- DESCRIÇÃO DO EXERCÍCIO
Por favor, transcreva na íntegra a carta dirigida a Z que aparece abaixo, sem mudar nada.

+++ TRECHO PARA LEITURA

Z,
Estava pensando como as coisas são engraçadas, o quanto somos prisioneiros de nós mesmos. Até ontem eu lembro que você odiava tecnologias, que você se alimentava de poesias e músicas...e eu achava legal...era bacaninha ver sair dos teus dedos ( mesmo que na virtualidade ) palavras que garantiam sabores e cheiros. Na hora da necessidade eram as tuas palavras postadas que alimentavam dias. Em cada parágrafo a gente caminhava entre janeiros e setembros sem perceber. E era bom. Digo era pelo simples fato de as coisas – sem grifos – tomarem proporções à tempo desconhecidas. É que você odiava tecnologia, Z. E que bom que as opiniões mudam. O problema é quando o mudar de opinião sugere, na desordem dos nossos dias, mudança do status de pessoa.
Sabe, quando vejo você na Rede fico imaginando o que te alimenta agora. É como se esculpisse a minha frente uma outra criatura humana, alguém que imaginava conhecido. Sabe aquele sujeito que você coloca na caixinha de lápis de cor e tem absoluta certeza que ele seria capaz de pintar um arco-íris inteiro sozinho? Sabe alguém que você compreendia sensível e inteligente demais para saber quantos calos povoa o pé de uma devota em procissão de interior? Pois, era em você que eu depositava estas certezas. Era...e mais uma vez repito era sem medo de erros.
Hoje sou eu quem temo essa virtualidade, sou eu que me permiti desacreditar no Outro a partir dela. Não se pode pensar que o outro que te abraça seja um e o outro que fala contigo através da película fria do computador seja completamente diferente. É como se você nunca fosse um texto capaz de ser traduzido e, portanto, compreendido. Isso não é legal. Pessoas são textos e por mais difíceis que sejam precisam de tradutores. Olha Z., estudei muito para aprender traduzir pessoas e...percebi em você leitura vã.

++++++
+++ DADOS FORNECIDOS

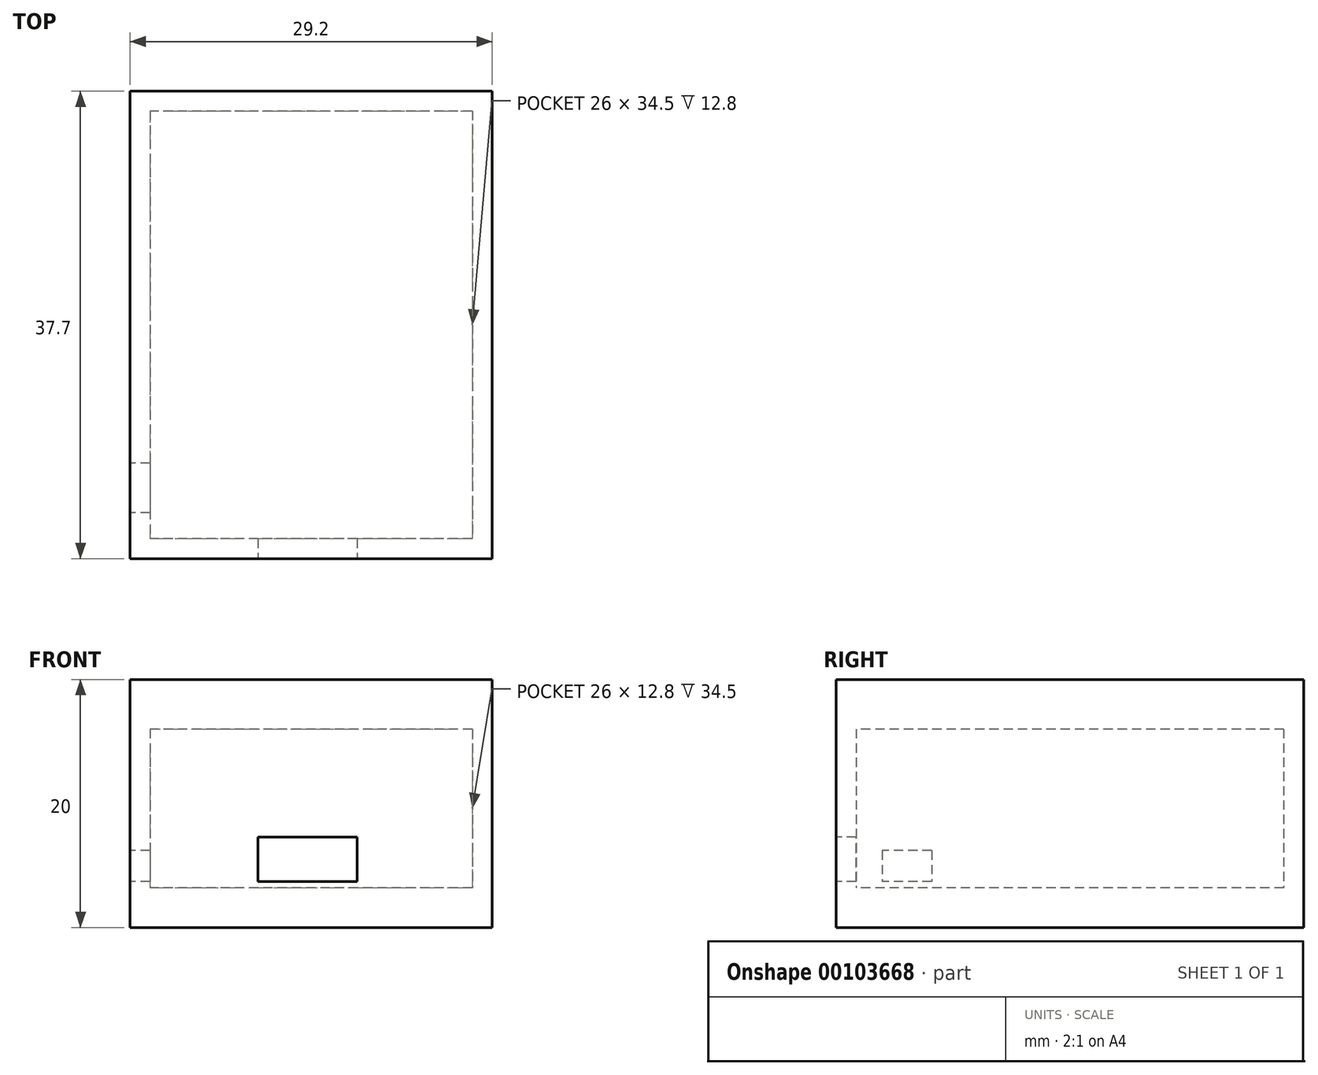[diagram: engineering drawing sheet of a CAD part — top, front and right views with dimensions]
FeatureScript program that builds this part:
annotation { "Feature Type Name" : "Feature", "Feature Type Description" : "" }
export const myFeature = defineFeature(function(context is Context, id is Id, definition is map)
    precondition{}
    {
        {
            var Q0;
            Q0=qCreatedBy(makeId("Top.planeOp"),FACE);
            var sketch = newSketch(context, id + "F0", { "sketchPlane" : qUnion([Q0])});
            skLineSegment(sketch, "E0.bottom", {"start": v(14.6, 18.85) * mm, "end": v(-14.6, 18.85) * mm});
            skLineSegment(sketch, "E0.top", {"start": v(14.6, -18.85) * mm, "end": v(-14.6, -18.85) * mm});
            skLineSegment(sketch, "E0.left", {"start": v(14.6, 18.85) * mm, "end": v(14.6, -18.85) * mm});
            skLineSegment(sketch, "E0.right", {"start": v(-14.6, 18.85) * mm, "end": v(-14.6, -18.85) * mm});
            skPoint(sketch, "E0.middle", {"position": v(0, 0) * mm});
            skSolve(sketch);
        }
        {
            var Q0;
            Q0=makeQuery(id+"F0.imprint","IMPRINT",FACE,{"disambiguationData":[TD([[makeQuery(id+"F0.imprint","IMPRINT",EDGE,{"derivedFrom":sQuery(id+"F0.wireOp",EDGE,"E0.bottom")}),1.0]])]});
            extrude(context, id + "F1", {"entities" : qUnion([Q0]), "depth" : 18 * mm});
        }
        {
            var Q0;
            Q0=makeQuery(id+"F1.opExtrude","CAP_FACE",FACE,{"disambiguationData":[OSD([sQuery(id+"F0.wireOp",EDGE,"E0.bottom"),sQuery(id+"F0.wireOp",EDGE,"E0.top"),sQuery(id+"F0.wireOp",EDGE,"E0.left"),sQuery(id+"F0.wireOp",EDGE,"E0.right")])],"isStart":false});
            shell(context, id + "F2", {"entities" : qUnion([Q0]), "thickness" : 1.6 * mm});
        }
        {
            var Q0;
            Q0=makeQuery(id+"F1.opExtrude","SWEPT_FACE",FACE,{"disambiguationData":[OSD([sQuery(id+"F0.wireOp",EDGE,"E0.top")])]});
            var sketch = newSketch(context, id + "F3", { "sketchPlane" : qUnion([Q0])});
            skLineSegment(sketch, "E1.bottom", {"start": v(-4.3, 7.3) * mm, "end": v(3.7, 7.3) * mm});
            skLineSegment(sketch, "E1.top", {"start": v(-4.3, 3.7) * mm, "end": v(3.7, 3.7) * mm});
            skLineSegment(sketch, "E1.left", {"start": v(-4.3, 7.3) * mm, "end": v(-4.3, 3.7) * mm});
            skLineSegment(sketch, "E1.right", {"start": v(3.7, 7.3) * mm, "end": v(3.7, 3.7) * mm});
            skPoint(sketch, "E2.endSnap0", {"position": v(0, 0) * mm});
            skPoint(sketch, "E3", {"position": v(-0.3, 7.3) * mm});
            skLineSegment(sketch, "E4", {"start": v(-2.82, 0) * mm, "end": v(-2.82, 3.7) * mm, "construction": true});
            skLineSegment(sketch, "E5", {"start": v(-4.3, 3.7) * mm, "end": v(-14.6, 3.7) * mm, "construction": true});
            skSolve(sketch);
        }
        {
            var Q0;
            Q0=makeQuery(id+"F3.imprint","IMPRINT",FACE,{"disambiguationData":[TD([[makeQuery(id+"F3.imprint","IMPRINT",EDGE,{"derivedFrom":sQuery(id+"F3.wireOp",EDGE,"E1.bottom")}),-1.0]])]});
            var Q1;
            Q1=makeQuery(id+"F2.opShell","OFFSET_FACE",FACE,{"disambiguationData":[OSD([sQuery(id+"F0.wireOp",EDGE,"E0.top")])]});
            extrude(context, id + "F4", {"entities" : qUnion([Q0]), "operationType" : NewBodyOperationType.REMOVE, "endBound" : BoundingType.UP_TO_SURFACE, "oppositeDirection" : true, "endBoundEntityFace" : qUnion([Q1]), "depth" : 25 * mm});
        }
        {
            var Q0;
            Q0=makeQuery(id+"F1.opExtrude","SWEPT_FACE",FACE,{"disambiguationData":[OSD([sQuery(id+"F0.wireOp",EDGE,"E0.right")])]});
            var sketch = newSketch(context, id + "F5", { "sketchPlane" : qUnion([Q0])});
            skLineSegment(sketch, "E6.bottom", {"start": v(11.15, 6.2) * mm, "end": v(15.15, 6.2) * mm});
            skLineSegment(sketch, "E6.top", {"start": v(11.15, 3.7) * mm, "end": v(15.15, 3.7) * mm});
            skLineSegment(sketch, "E6.left", {"start": v(11.15, 6.2) * mm, "end": v(11.15, 3.7) * mm});
            skLineSegment(sketch, "E6.right", {"start": v(15.15, 6.2) * mm, "end": v(15.15, 3.7) * mm});
            skLineSegment(sketch, "E7", {"start": v(15.15, 3.7) * mm, "end": v(18.85, 3.7) * mm, "construction": true});
            skLineSegment(sketch, "E8", {"start": v(15.15, 3.7) * mm, "end": v(15.15, 0) * mm, "construction": true});
            skSolve(sketch);
        }
        {
            var Q0;
            Q0=makeQuery(id+"F5.imprint","IMPRINT",FACE,{"disambiguationData":[TD([[makeQuery(id+"F5.imprint","IMPRINT",EDGE,{"derivedFrom":sQuery(id+"F5.wireOp",EDGE,"E6.bottom")}),-1.0]])]});
            var Q1;
            Q1=makeQuery(id+"F2.opShell","OFFSET_FACE",FACE,{"disambiguationData":[OSD([sQuery(id+"F0.wireOp",EDGE,"E0.right")])]});
            extrude(context, id + "F6", {"entities" : qUnion([Q0]), "operationType" : NewBodyOperationType.REMOVE, "endBound" : BoundingType.UP_TO_SURFACE, "oppositeDirection" : true, "endBoundEntityFace" : qUnion([Q1]), "depth" : 25 * mm});
        }
        {
            var Q0;
            Q0=makeQuery(id+"F2.opShell","OFFSET_FACE",FACE,{"disambiguationData":[OSD([sQuery(id+"F0.wireOp",EDGE,"E0.bottom"),sQuery(id+"F0.wireOp",EDGE,"E0.top"),sQuery(id+"F0.wireOp",EDGE,"E0.left"),sQuery(id+"F0.wireOp",EDGE,"E0.right")])]});
            var sketch = newSketch(context, id + "F7", { "sketchPlane" : qUnion([Q0])});
            skLineSegment(sketch, "E9.bottom", {"start": v(-13, 17.25) * mm, "end": v(13, 17.25) * mm});
            skLineSegment(sketch, "E9.top", {"start": v(-13, -17.25) * mm, "end": v(13, -17.25) * mm});
            skLineSegment(sketch, "E9.left", {"start": v(-13, 17.25) * mm, "end": v(-13, -17.25) * mm});
            skLineSegment(sketch, "E9.right", {"start": v(13, 17.25) * mm, "end": v(13, -17.25) * mm});
            skSolve(sketch);
        }
        {
            var Q0;
            Q0=makeQuery(id+"F7.imprint","IMPRINT",FACE,{"disambiguationData":[TD([[makeQuery(id+"F7.imprint","IMPRINT",EDGE,{"derivedFrom":sQuery(id+"F7.wireOp",EDGE,"E9.bottom")}),1.0]])]});
            extrude(context, id + "F8", {"entities" : qUnion([Q0]), "operationType" : NewBodyOperationType.ADD, "depth" : 1.6 * mm});
        }
        {
            var Q0;
            Q0=makeQuery(id+"F1.opExtrude","CAP_FACE",FACE,{"disambiguationData":[OSD([sQuery(id+"F0.wireOp",EDGE,"E0.bottom"),sQuery(id+"F0.wireOp",EDGE,"E0.top"),sQuery(id+"F0.wireOp",EDGE,"E0.left"),sQuery(id+"F0.wireOp",EDGE,"E0.right")])],"isStart":false});
            var sketch = newSketch(context, id + "F9", { "sketchPlane" : qUnion([Q0])});
            skLineSegment(sketch, "E10.bottom", {"start": v(-14.6, 18.85) * mm, "end": v(14.6, 18.85) * mm});
            skLineSegment(sketch, "E10.top", {"start": v(-14.6, -18.85) * mm, "end": v(14.6, -18.85) * mm});
            skLineSegment(sketch, "E10.left", {"start": v(-14.6, 18.85) * mm, "end": v(-14.6, -18.85) * mm});
            skLineSegment(sketch, "E10.right", {"start": v(14.6, 18.85) * mm, "end": v(14.6, -18.85) * mm});
            skLineSegment(sketch, "E11.bottom", {"start": v(13, -17.25) * mm, "end": v(-13, -17.25) * mm, "construction": true});
            skLineSegment(sketch, "E11.top", {"start": v(13, 17.25) * mm, "end": v(-13, 17.25) * mm, "construction": true});
            skLineSegment(sketch, "E11.left", {"start": v(13, -17.25) * mm, "end": v(13, 17.25) * mm, "construction": true});
            skLineSegment(sketch, "E11.right", {"start": v(-13, -17.25) * mm, "end": v(-13, 17.25) * mm, "construction": true});
            skSolve(sketch);
        }
        {
            var Q0;
            Q0 = qSketchRegion(id + "F9", true);
            extrude(context, id + "F10", {"entities" : qUnion([Q0]), "depth" : 2 * mm});
        }
        {
            var Q0;
            {var subQ0=sQuery(id+"F0.wireOp",EDGE,"E0.bottom");Q0=makeQuery(id+"F9.imprint","IMPRINT",FACE,{"disambiguationData":[TD([[makeQuery(id+"F9.imprint","IMPRINT",EDGE,{"derivedFrom":makeQuery(id+"F2.opShell","OFFSET_EDGE",EDGE,{"disambiguationData":[OSD([subQ0]),TDD([makeQuery(id+"F1.opExtrude","CAP_EDGE",EDGE,{"disambiguationData":[OSD([subQ0])],"isStart":false})])]})}),1.0]])]});}
            extrude(context, id + "F11", {"entities" : qUnion([Q0]), "operationType" : NewBodyOperationType.ADD, "oppositeDirection" : true, "depth" : 2 * mm});
        }
    });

++++++

- RESPOSTA
Z,
Estava pensando como as coisas são engraçadas, o quanto somos prisioneiros de nós mesmos. Até ontem eu lembro que você odiava tecnologias, que você se alimentava de poesias e músicas...e eu achava legal...era bacaninha ver sair dos teus dedos ( mesmo que na virtualidade ) palavras que garantiam sabores e cheiros. Na hora da necessidade eram as tuas palavras postadas que alimentavam dias. Em cada parágrafo a gente caminhava entre janeiros e setembros sem perceber. E era bom. Digo era pelo simples fato de as coisas – sem grifos – tomarem proporções à tempo desconhecidas. É que você odiava tecnologia, Z. E que bom que as opiniões mudam. O problema é quando o mudar de opinião sugere, na desordem dos nossos dias, mudança do status de pessoa.
Sabe, quando vejo você na Rede fico imaginando o que te alimenta agora. É como se esculpisse a minha frente uma outra criatura humana, alguém que imaginava conhecido. Sabe aquele sujeito que você coloca na caixinha de lápis de cor e tem absoluta certeza que ele seria capaz de pintar um arco-íris inteiro sozinho? Sabe alguém que você compreendia sensível e inteligente demais para saber quantos calos povoa o pé de uma devota em procissão de interior? Pois, era em você que eu depositava estas certezas. Era...e mais uma vez repito era sem medo de erros.
Hoje sou eu quem temo essa virtualidade, sou eu que me permiti desacreditar no Outro a partir dela. Não se pode pensar que o outro que te abraça seja um e o outro que fala contigo através da película fria do computador seja completamente diferente. É como se você nunca fosse um texto capaz de ser traduzido e, portanto, compreendido. Isso não é legal. Pessoas são textos e por mais difíceis que sejam precisam de tradutores. Olha Z., estudei muito para aprender traduzir pessoas e...percebi em você leitura vã.